We know that on virtually every measure of health, African- Americans fare far worse than their White counterparts – from diabetes to heart disease to infant mortality. These disparities can be explained by myriad and co-influencing factors, including a lack of access to affordable healthcare, nutritional education and safe spaces to exercise.
A less apparent, but equally troubling, reason for unequal outcomes in Black health is a strong sense of skepticism – even mistrust — in physicians, in medicine and in the healthcare system in general. The impact of the Tuskegee syphilis study, a four-decades- long clinical trial in which African-American men, unaware of their condition, endured the disease for the purpose of medical observation, still looms large on the Black consciousness, perpetuating a culture of wariness that has lingered for generations. Mistrust in medicine is particularly pronounced among African-American men, many of whom will enter the healthcare system only after their conditions are severe or life-threatening.
A 2011 study by the University of North Carolina at Chapel Hill found that Black men who self-identified as “highly mistrustful” of healthcare were more than twice as likely to delay check-ups and cholesterol screenings, and three times more likely to delay a routine blood pressure screening, than those who were more trusting.
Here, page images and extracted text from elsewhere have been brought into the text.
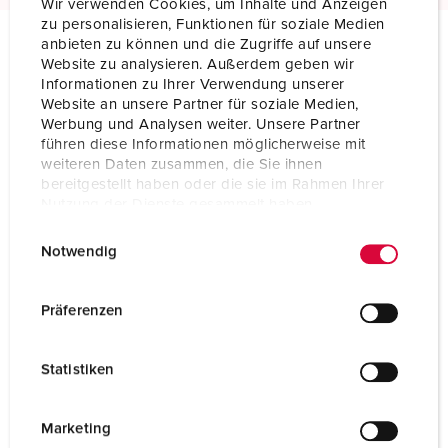
Wir verwenden Cookies, um Inhalte und Anzeigen
zu personalisieren, Funktionen für soziale Medien
anbieten zu können und die Zugriffe auf unsere
Website zu analysieren. Außerdem geben wir
Especificações técnicas
Informationen zu Ihrer Verwendung unserer
Ficha 663A
Website an unsere Partner für soziale Medien,
Werbung und Analysen weiter. Unsere Partner
Ampere
16 A
führen diese Informationen möglicherweise mit
weiteren Daten zusammen, die Sie ihnen
Polos
3 p
bereitgestellt haben oder die sie im Rahmen Ihrer
Nutzung der Dienste gesammelt haben.
Volt
40-50 V
E
Datenschutzerklärung
Impressum
Notwendig
i
Posição das horas
12 h
n
Hertz
50-60 Hz
w
Präferenzen
i
Tecnologia de ligação
contacto roscado
l
Statistiken
l
Contacto
padrão
i
g
Tipo de proteção
IP44
Marketing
Distrust, skepticism, fear — these beliefs are intensely embedded in the history of Black healthcare, but they are ones we must overcome if we are to truly improve the health of our families and communities. Today, too often, a lack of trust can become a huge liability, even a death sentence, for Black patients.
I became a healthcare professional, because I saw my family members, friends and neighbors plagued by diseases that could have been prevented, if they had taken a proactive approach to their care. While it’s important to acknowledge that African-Americans’ relationship with the healthcare system is complex, our community cannot afford to remain disengaged in these matters.
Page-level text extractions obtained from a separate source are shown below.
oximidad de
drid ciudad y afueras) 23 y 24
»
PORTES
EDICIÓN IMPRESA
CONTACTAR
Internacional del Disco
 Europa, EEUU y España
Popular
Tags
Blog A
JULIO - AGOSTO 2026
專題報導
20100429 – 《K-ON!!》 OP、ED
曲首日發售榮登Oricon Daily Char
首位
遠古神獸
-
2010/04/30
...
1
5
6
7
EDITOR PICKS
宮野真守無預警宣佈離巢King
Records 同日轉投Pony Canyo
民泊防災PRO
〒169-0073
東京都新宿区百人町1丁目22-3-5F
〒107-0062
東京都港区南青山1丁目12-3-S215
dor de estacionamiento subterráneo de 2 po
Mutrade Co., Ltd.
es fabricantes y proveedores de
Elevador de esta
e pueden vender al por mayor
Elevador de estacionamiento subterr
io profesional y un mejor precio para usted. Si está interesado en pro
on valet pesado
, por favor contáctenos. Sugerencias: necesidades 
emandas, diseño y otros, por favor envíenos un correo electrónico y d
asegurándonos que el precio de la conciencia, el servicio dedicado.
That’s why all of us must take a hard look at the barriers that prevent African-Americans from achieving health equity and commit to an effort to reclaim Black health and wellness.
On the part of individual members of the Black community, that means not only taking advantage of the coverage opportunities provided by the Affordable Care Act, but also taking a hands-on approach to health – one that seeks out care in a timely and accountable fashion and works to nurture a positive culture of health in our families, churches, neighborhoods and cities.
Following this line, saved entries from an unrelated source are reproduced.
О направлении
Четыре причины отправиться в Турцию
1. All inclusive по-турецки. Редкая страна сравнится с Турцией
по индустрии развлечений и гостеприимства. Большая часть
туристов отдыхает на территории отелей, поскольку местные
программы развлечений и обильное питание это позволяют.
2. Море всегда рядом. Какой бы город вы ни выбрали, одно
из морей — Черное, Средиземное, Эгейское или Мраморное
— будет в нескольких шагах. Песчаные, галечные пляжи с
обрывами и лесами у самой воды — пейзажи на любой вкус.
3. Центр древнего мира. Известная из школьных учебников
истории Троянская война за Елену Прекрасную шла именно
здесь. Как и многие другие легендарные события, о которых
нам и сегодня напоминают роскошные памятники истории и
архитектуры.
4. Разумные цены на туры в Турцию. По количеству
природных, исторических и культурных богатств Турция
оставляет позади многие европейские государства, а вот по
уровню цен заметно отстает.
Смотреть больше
On the part of healthcare providers, this work will require a new standard of care that recognizes the unique needs of minority populations and designs a care strategy around what works for each individual patient. Working with physicians at our facilities, we are learning that when we actively engage the patient in his or her care, we’re better able to build meaningful, long-term relationships that lead to better health outcomes. This personalized care approach is proving vital in earning trust and improving the health of the African American community.
Representation also matters when it comes to building confidence in healthcare among minority communities. Black Americans make up 13 percent of the population, yet they account for barely 4 percent of practicing physicians nationwide. What’s more, studies show relationships between patients and physicians of the same race or ethnic background also are characterized by higher levels of trust, respect and patient satisfaction. It’s clear that more needs to be done to encourage African-Americans to pursue medical professions – and ensure the proper supports are in place to nurture diversity in the field.
As we remember and reflect on Black history – the bad and the good, the darkness and the light – there is no better time than now to commit to actions that will make our community healthier and stronger. And it begins by working together to break down barriers, real and perceived, to the care we need and deserve.
Patricia A. Maryland, Dr.PH, is the President of Healthcare Operations and Chief Operating Officer of Ascension Health.